** Opening Records for processing block **

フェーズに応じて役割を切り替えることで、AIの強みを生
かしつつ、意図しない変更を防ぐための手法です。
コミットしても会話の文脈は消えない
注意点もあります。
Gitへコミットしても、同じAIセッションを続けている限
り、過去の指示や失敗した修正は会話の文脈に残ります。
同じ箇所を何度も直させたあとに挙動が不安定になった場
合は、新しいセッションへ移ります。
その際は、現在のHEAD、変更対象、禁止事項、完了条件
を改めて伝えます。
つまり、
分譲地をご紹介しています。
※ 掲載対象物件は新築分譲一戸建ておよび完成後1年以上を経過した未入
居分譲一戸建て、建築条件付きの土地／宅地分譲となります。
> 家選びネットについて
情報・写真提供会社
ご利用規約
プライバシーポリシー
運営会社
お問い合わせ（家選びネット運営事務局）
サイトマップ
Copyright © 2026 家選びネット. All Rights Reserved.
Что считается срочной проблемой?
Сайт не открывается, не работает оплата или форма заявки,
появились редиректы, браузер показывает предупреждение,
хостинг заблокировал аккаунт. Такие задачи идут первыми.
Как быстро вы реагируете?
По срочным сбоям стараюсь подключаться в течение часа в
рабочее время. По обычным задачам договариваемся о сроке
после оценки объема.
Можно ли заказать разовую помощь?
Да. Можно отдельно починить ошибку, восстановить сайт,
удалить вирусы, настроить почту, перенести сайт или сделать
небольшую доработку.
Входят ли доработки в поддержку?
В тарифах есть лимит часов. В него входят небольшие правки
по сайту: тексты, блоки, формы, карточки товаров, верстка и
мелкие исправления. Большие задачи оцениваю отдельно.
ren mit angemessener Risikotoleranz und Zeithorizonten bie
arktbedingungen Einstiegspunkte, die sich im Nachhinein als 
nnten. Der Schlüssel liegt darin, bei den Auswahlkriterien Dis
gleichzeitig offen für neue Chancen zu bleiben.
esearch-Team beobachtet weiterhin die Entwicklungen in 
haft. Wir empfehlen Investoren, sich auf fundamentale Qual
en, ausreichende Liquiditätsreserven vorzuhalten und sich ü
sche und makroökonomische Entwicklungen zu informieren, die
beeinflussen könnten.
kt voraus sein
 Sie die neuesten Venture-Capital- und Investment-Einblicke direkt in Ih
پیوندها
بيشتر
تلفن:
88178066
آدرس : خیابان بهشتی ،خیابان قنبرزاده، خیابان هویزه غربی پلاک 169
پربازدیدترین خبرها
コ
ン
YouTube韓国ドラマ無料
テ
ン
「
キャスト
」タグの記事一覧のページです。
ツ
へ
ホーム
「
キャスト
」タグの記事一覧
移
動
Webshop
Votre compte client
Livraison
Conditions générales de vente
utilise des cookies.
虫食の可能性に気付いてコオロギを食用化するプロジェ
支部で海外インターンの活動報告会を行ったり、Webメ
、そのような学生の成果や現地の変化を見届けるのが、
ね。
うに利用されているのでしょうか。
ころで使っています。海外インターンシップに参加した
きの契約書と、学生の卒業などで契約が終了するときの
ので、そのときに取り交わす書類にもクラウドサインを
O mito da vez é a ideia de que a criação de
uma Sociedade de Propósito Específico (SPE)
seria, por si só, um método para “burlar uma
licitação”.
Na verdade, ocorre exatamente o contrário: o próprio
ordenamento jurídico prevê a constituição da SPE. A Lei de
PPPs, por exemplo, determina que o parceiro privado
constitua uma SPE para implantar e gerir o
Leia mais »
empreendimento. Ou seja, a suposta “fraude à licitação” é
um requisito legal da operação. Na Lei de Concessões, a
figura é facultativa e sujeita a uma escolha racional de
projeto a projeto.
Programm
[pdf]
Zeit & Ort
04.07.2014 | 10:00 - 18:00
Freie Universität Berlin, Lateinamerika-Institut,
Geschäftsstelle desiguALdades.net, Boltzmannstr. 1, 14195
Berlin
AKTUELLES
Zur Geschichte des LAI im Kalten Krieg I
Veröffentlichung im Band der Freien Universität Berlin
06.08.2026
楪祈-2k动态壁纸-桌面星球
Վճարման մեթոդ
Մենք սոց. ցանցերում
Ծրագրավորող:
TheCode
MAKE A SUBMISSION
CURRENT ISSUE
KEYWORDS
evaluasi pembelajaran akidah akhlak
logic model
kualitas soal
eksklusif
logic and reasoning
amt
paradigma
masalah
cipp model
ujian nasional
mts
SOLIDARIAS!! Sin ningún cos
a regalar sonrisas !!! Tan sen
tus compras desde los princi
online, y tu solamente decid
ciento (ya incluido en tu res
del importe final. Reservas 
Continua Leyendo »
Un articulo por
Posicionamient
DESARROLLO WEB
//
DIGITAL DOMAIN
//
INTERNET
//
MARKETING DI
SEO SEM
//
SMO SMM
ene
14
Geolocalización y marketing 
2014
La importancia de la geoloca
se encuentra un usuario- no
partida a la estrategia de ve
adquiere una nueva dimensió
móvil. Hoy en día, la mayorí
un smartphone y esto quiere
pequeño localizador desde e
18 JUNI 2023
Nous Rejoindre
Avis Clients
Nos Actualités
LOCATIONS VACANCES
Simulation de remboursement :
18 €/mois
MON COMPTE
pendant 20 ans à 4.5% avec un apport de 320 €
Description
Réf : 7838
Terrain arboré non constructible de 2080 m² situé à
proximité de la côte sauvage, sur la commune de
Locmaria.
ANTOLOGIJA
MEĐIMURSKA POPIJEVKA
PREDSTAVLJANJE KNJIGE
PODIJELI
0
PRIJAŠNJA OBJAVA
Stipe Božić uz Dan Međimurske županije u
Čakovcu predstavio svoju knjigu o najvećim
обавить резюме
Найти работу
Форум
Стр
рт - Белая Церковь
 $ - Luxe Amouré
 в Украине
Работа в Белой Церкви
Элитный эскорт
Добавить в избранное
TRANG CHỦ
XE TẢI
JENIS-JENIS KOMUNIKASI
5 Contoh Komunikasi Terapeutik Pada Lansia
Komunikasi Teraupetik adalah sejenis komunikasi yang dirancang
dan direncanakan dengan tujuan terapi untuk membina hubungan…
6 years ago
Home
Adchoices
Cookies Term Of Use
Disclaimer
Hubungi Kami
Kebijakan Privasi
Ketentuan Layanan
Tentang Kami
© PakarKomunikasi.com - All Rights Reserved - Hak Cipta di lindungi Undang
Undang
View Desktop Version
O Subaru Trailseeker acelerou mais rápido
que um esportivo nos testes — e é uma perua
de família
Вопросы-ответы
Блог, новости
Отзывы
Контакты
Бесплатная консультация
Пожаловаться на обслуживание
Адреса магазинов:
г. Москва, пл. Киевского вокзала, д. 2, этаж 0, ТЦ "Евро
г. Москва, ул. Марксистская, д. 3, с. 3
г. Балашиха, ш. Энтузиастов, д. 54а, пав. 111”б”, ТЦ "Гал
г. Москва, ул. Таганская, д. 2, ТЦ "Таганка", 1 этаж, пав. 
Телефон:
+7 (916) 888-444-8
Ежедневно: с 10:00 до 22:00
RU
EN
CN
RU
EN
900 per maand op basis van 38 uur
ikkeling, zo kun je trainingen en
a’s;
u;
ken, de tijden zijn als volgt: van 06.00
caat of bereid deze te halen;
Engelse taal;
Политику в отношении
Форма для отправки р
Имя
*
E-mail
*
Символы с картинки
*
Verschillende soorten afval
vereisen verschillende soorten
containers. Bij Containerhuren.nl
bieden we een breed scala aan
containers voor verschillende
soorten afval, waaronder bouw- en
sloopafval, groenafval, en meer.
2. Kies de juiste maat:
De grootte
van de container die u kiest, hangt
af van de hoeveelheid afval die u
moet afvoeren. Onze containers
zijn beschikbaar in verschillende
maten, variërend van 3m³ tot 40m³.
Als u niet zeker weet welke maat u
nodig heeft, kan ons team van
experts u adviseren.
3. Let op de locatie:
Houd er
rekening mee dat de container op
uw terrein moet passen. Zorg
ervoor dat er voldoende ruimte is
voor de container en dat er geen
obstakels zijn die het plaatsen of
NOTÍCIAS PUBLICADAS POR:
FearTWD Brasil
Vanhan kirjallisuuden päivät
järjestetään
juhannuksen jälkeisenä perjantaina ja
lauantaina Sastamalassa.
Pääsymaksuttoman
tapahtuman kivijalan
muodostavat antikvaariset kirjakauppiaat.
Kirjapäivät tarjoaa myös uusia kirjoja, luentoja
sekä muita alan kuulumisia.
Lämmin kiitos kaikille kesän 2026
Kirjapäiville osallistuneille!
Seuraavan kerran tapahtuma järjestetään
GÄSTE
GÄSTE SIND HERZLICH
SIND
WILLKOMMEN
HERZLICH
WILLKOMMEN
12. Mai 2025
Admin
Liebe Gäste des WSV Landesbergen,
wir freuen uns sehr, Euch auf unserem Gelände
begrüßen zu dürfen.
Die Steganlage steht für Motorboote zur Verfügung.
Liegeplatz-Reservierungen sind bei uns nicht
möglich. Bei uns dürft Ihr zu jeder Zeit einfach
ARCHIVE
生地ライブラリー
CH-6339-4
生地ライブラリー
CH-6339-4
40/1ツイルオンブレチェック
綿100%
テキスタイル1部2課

** Closing Records for processing block **

• [Task objective] Could you reproduce exactly the lines of the entries above, from the one with "Форма для отправки р" through the one with "lauantaina Sastamalassa.", and nothing else?

• [Written answer]
Форма для отправки р
Имя
*
E-mail
*
Символы с картинки
*
Verschillende soorten afval
vereisen verschillende soorten
containers. Bij Containerhuren.nl
bieden we een breed scala aan
containers voor verschillende
soorten afval, waaronder bouw- en
sloopafval, groenafval, en meer.
2. Kies de juiste maat:
De grootte
van de container die u kiest, hangt
af van de hoeveelheid afval die u
moet afvoeren. Onze containers
zijn beschikbaar in verschillende
maten, variërend van 3m³ tot 40m³.
Als u niet zeker weet welke maat u
nodig heeft, kan ons team van
experts u adviseren.
3. Let op de locatie:
Houd er
rekening mee dat de container op
uw terrein moet passen. Zorg
ervoor dat er voldoende ruimte is
voor de container en dat er geen
obstakels zijn die het plaatsen of
NOTÍCIAS PUBLICADAS POR:
FearTWD Brasil
Vanhan kirjallisuuden päivät
järjestetään
juhannuksen jälkeisenä perjantaina ja
lauantaina Sastamalassa.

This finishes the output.